Quando o homem se coloca acima do próprio Deus, seus caminhos não o
levarão ao coração de Deus, mas ao seu próprio coração.
Por
fim, poderia restar o queixume de que Caim se tornara lavrador, e não
pastor de ovelhas, o que lhe teria privado de sensibilidade para
entender como melhor agradar a Deus. Mas assim também foi para com
toda a humanidade, pois Deus escolheu um povo para se revelar, mas
por meio de Cristo Jesus estendeu a oportunidade para todos os povos.
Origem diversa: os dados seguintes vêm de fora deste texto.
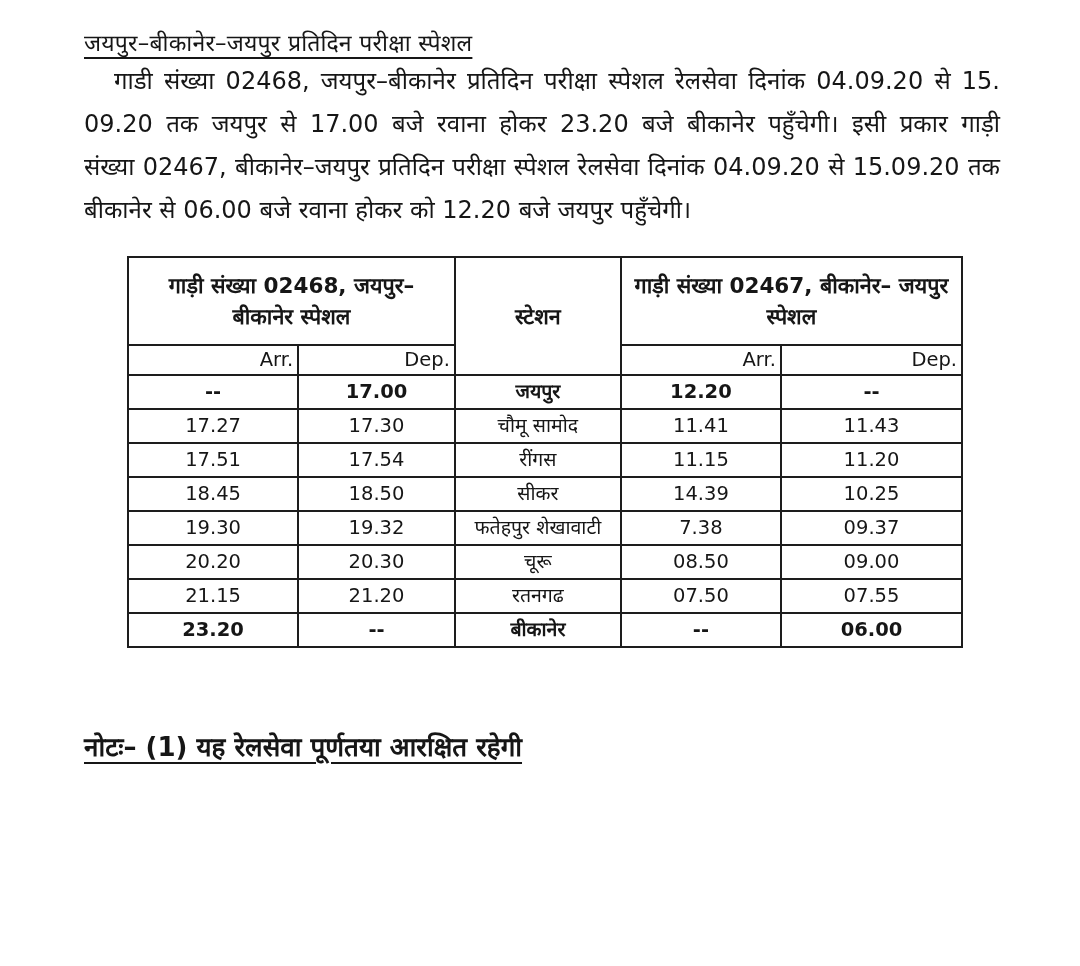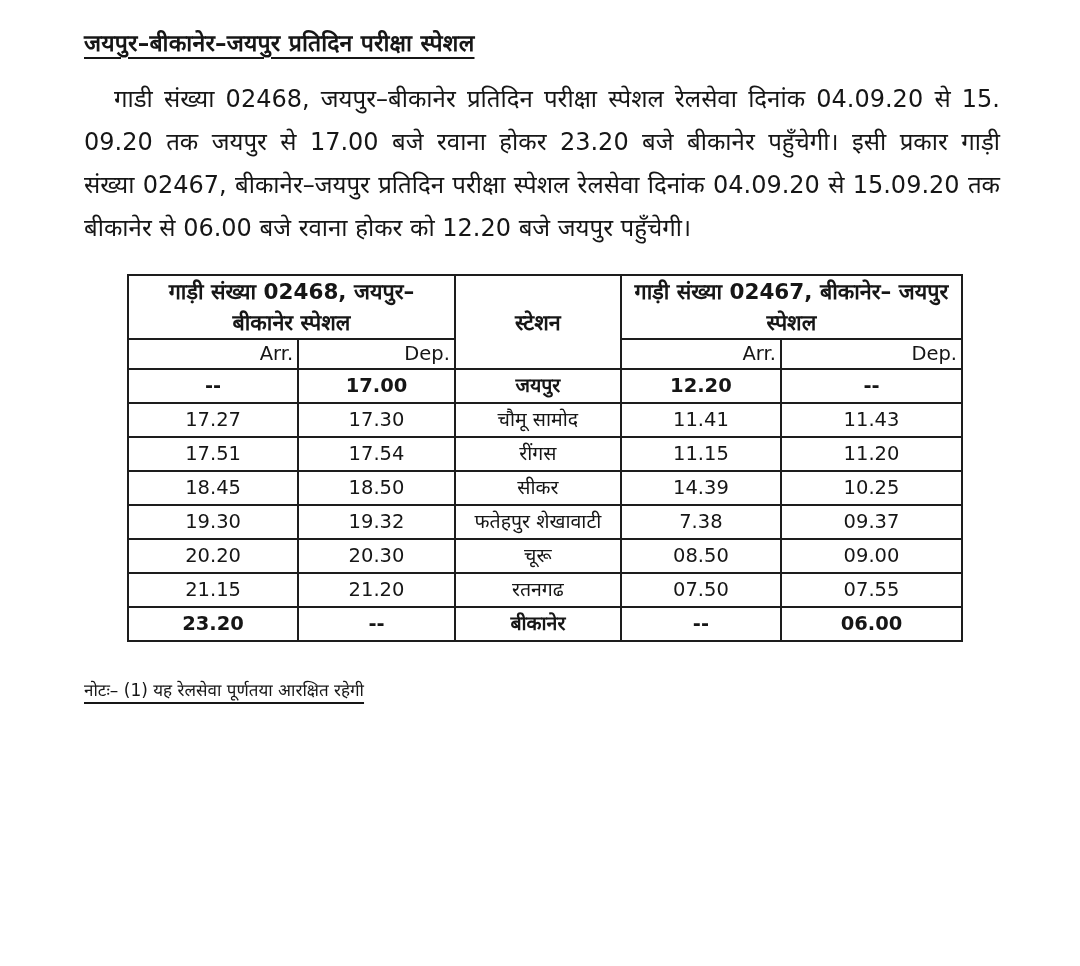--- a/index.html
+++ b/index.html
@@ -22,11 +22,10 @@
   .doc-title {
     display: inline-block;
     font-size: 23px;
-    font-weight: bold;
+    font-weight: normal;
     text-decoration: underline;
     text-underline-offset: 6px;
     text-decoration-thickness: 2px;
-    margin-bottom: 18px;
     letter-spacing: 0.2px;
   }
 

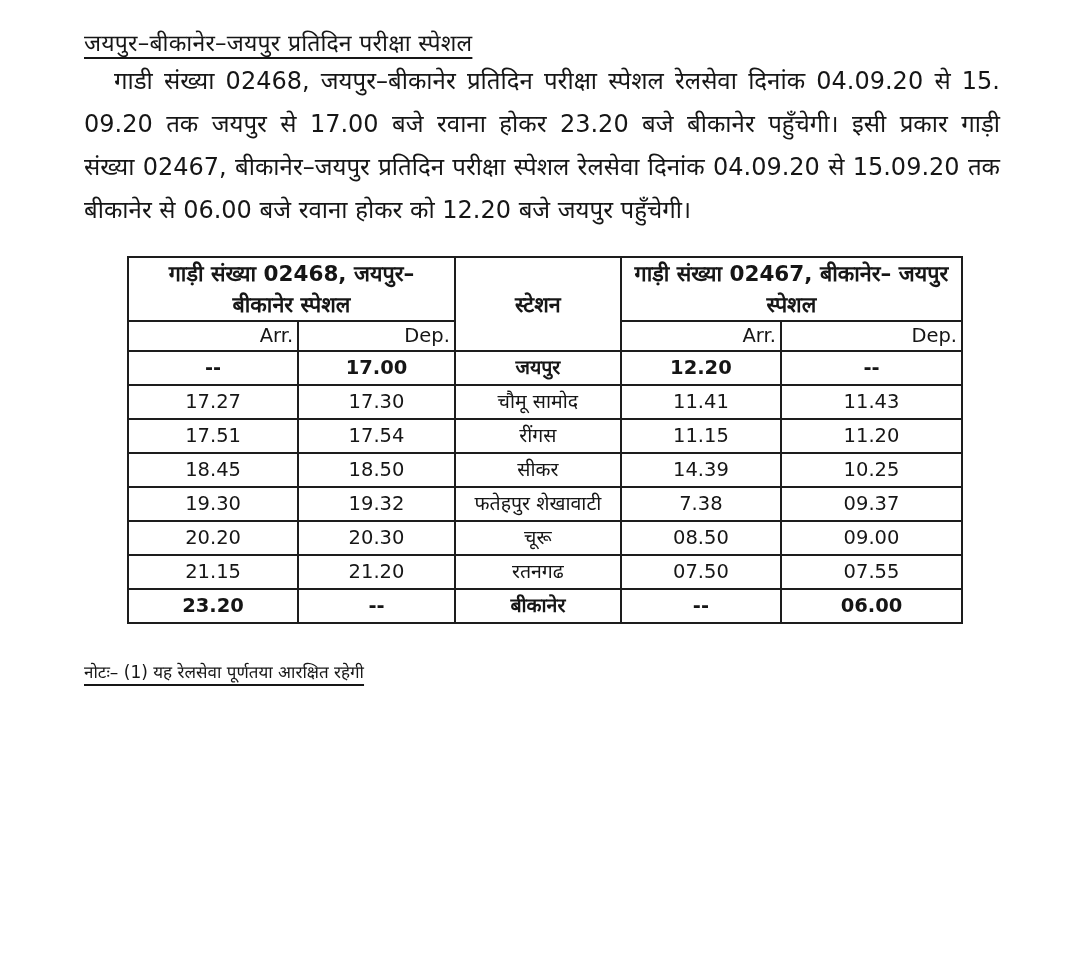--- a/index.html
+++ b/index.html
@@ -61,7 +61,7 @@
     font-size: 21.5px;
     font-weight: bold;
     line-height: 31px;
-    padding: 0 10px;
+    padding: 12px 10px;
     margin-top: 46px;
   }
   .timetable thead tr.subhead th {

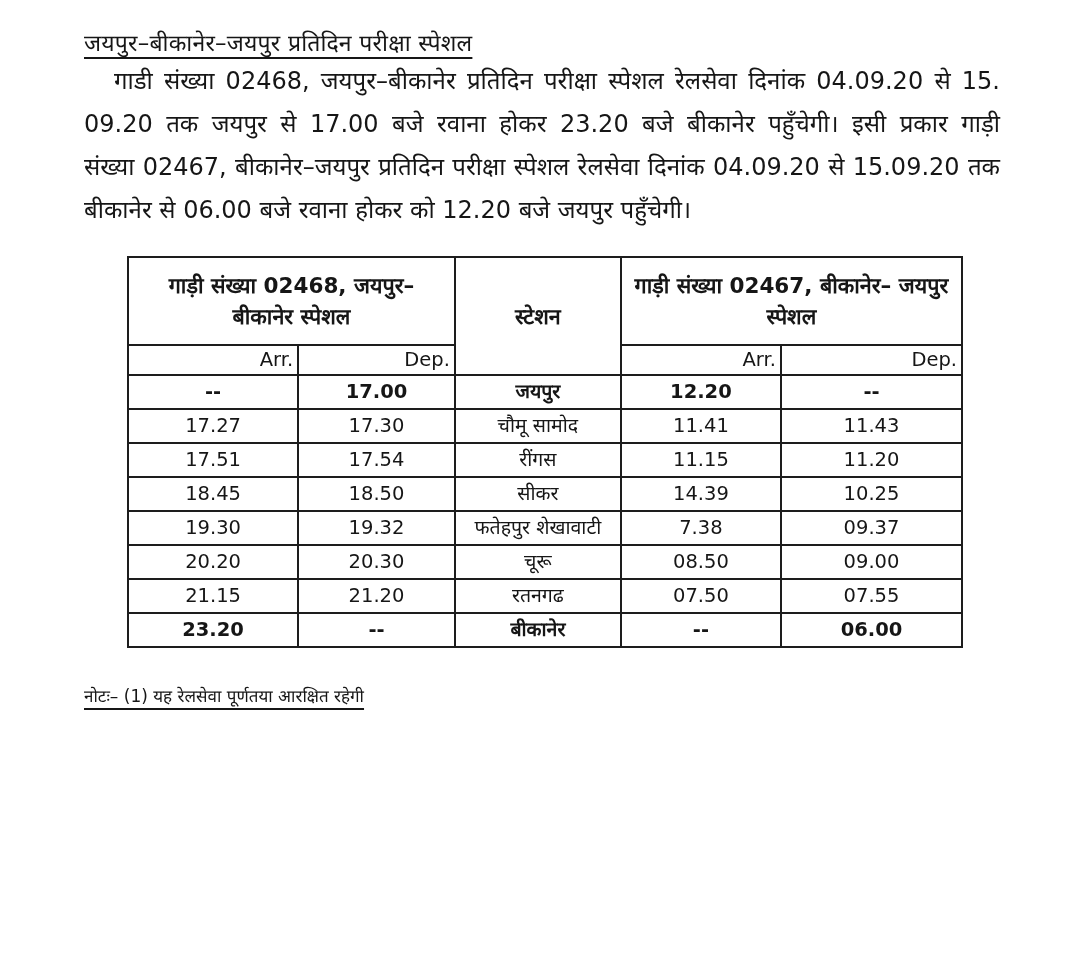--- a/index.html
+++ b/index.html
@@ -80,9 +80,9 @@
   
   .note1 {
     display: inline-block;
-    margin-top: 36px;
-    font-size: 17px;
-    font-weight: normal;
+    margin-top: 80px;
+    font-size: 26px;
+    font-weight: bold;
     text-decoration: underline;
     text-underline-offset: 6px;
     text-decoration-thickness: 2px;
Não se trata de demérito ao ofício de Caim, mas sim em reconhecer
que a oferta de Abel representava melhor o coração de Deus. Assim,
mesmo lavrador, Caim tinha no seu irmão Abel o espelho para poder
agradar a Deus. Hoje, mesmo quem não nasceu num lugar onde predomine
a fé Cristã, ao conhecê-la, tem a oportunidade de se pautar por
ela. E isto não é se privar de valores culturais íntimos e
indisponíveis, mas um ajustamento destes valores culturais aos
valores divinos, que transcendem qualquer língua, povo, nação ou
cultura. Somente o orgulho tolo faz o homem desprezar o valor divino
por valores terrenos. Quanto àqueles que não conheceram a verdade,
ou seja, nunca viram efetivamente a luz, que é Jesus Cristo, Deus é
sabedor de todas as coisas, e sabe quem são aqueles que, mesmo em
trevas, amam a verdade, e aqueles que não amam a verdade. A luz
mostra como as coisas realmente são.
Nas
palavras de Simeão ditas a Maria: Eis que este menino (Jesus
Cristo) está destinado tanto para ruína como para levantamento de
muitos em Israel e para ser alvo de contradição (Lucas 2.34).